==== Excerpted records

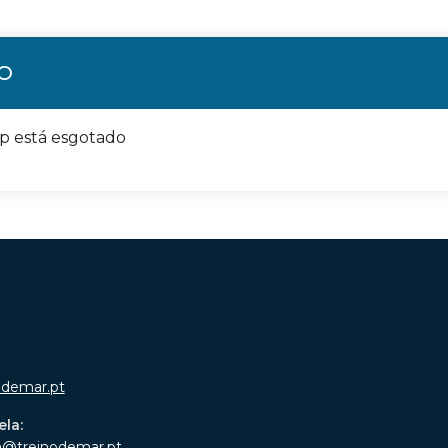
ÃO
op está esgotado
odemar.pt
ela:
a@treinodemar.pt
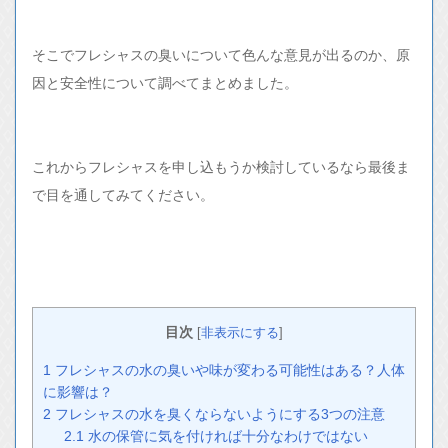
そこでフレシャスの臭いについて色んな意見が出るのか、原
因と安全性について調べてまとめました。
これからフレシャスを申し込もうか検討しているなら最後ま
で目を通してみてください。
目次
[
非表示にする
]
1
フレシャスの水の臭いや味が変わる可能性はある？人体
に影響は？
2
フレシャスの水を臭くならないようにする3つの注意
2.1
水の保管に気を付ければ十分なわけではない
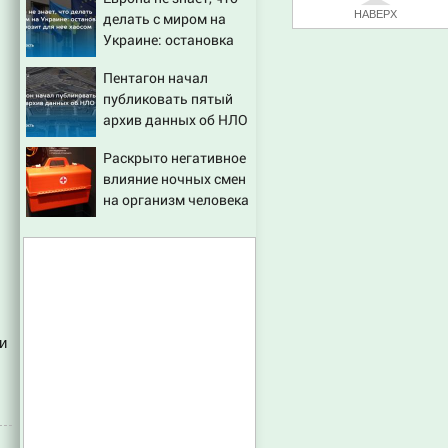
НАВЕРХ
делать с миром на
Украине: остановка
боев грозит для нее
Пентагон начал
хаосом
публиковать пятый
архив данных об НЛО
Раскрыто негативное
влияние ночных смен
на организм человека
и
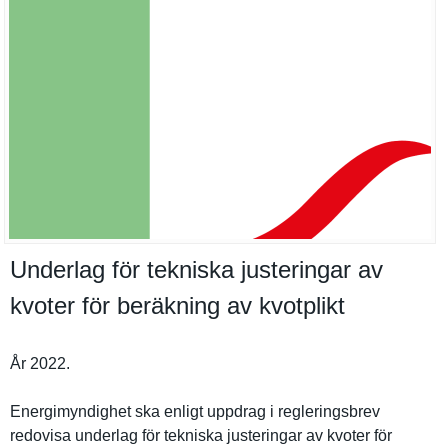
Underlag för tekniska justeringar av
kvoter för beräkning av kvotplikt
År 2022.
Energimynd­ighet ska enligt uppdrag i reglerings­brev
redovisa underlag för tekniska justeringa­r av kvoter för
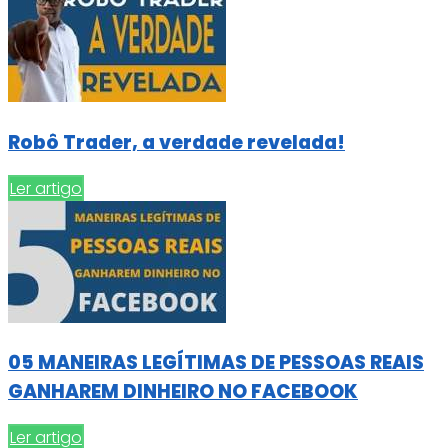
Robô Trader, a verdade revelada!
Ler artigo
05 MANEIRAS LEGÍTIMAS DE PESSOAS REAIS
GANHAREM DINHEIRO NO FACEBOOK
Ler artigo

========
==== Excerpted records

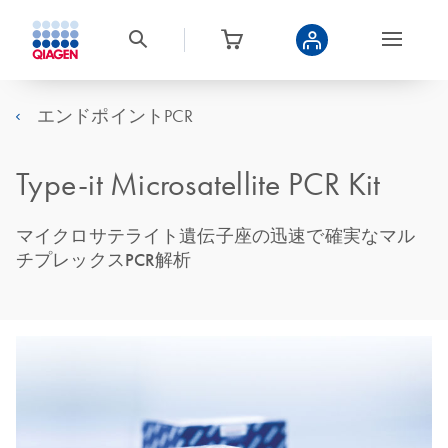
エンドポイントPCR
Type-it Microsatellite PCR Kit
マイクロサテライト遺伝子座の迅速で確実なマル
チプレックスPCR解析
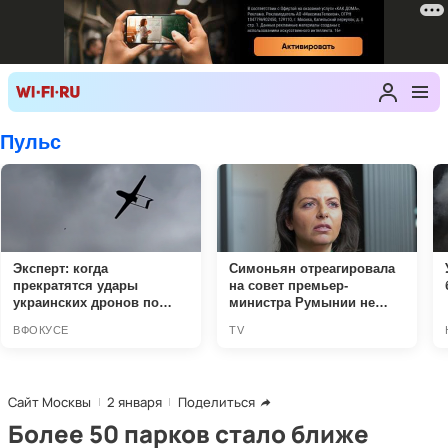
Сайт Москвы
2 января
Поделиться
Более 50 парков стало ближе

========
==== Excerpted records

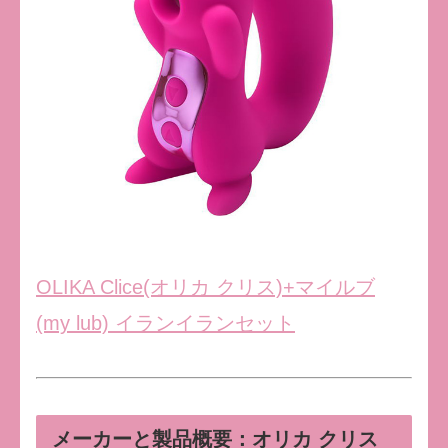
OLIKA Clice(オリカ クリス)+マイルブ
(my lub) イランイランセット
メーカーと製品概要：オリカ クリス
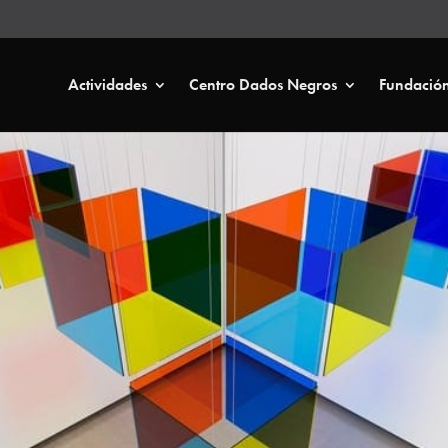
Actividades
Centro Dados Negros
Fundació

========

## Your objective
From the records above, pick out and copy each line that contains the word "kvoter".

## Answer to the problem
kvoter för beräkning av kvotplikt
redovisa underlag för tekniska justeringa­r av kvoter för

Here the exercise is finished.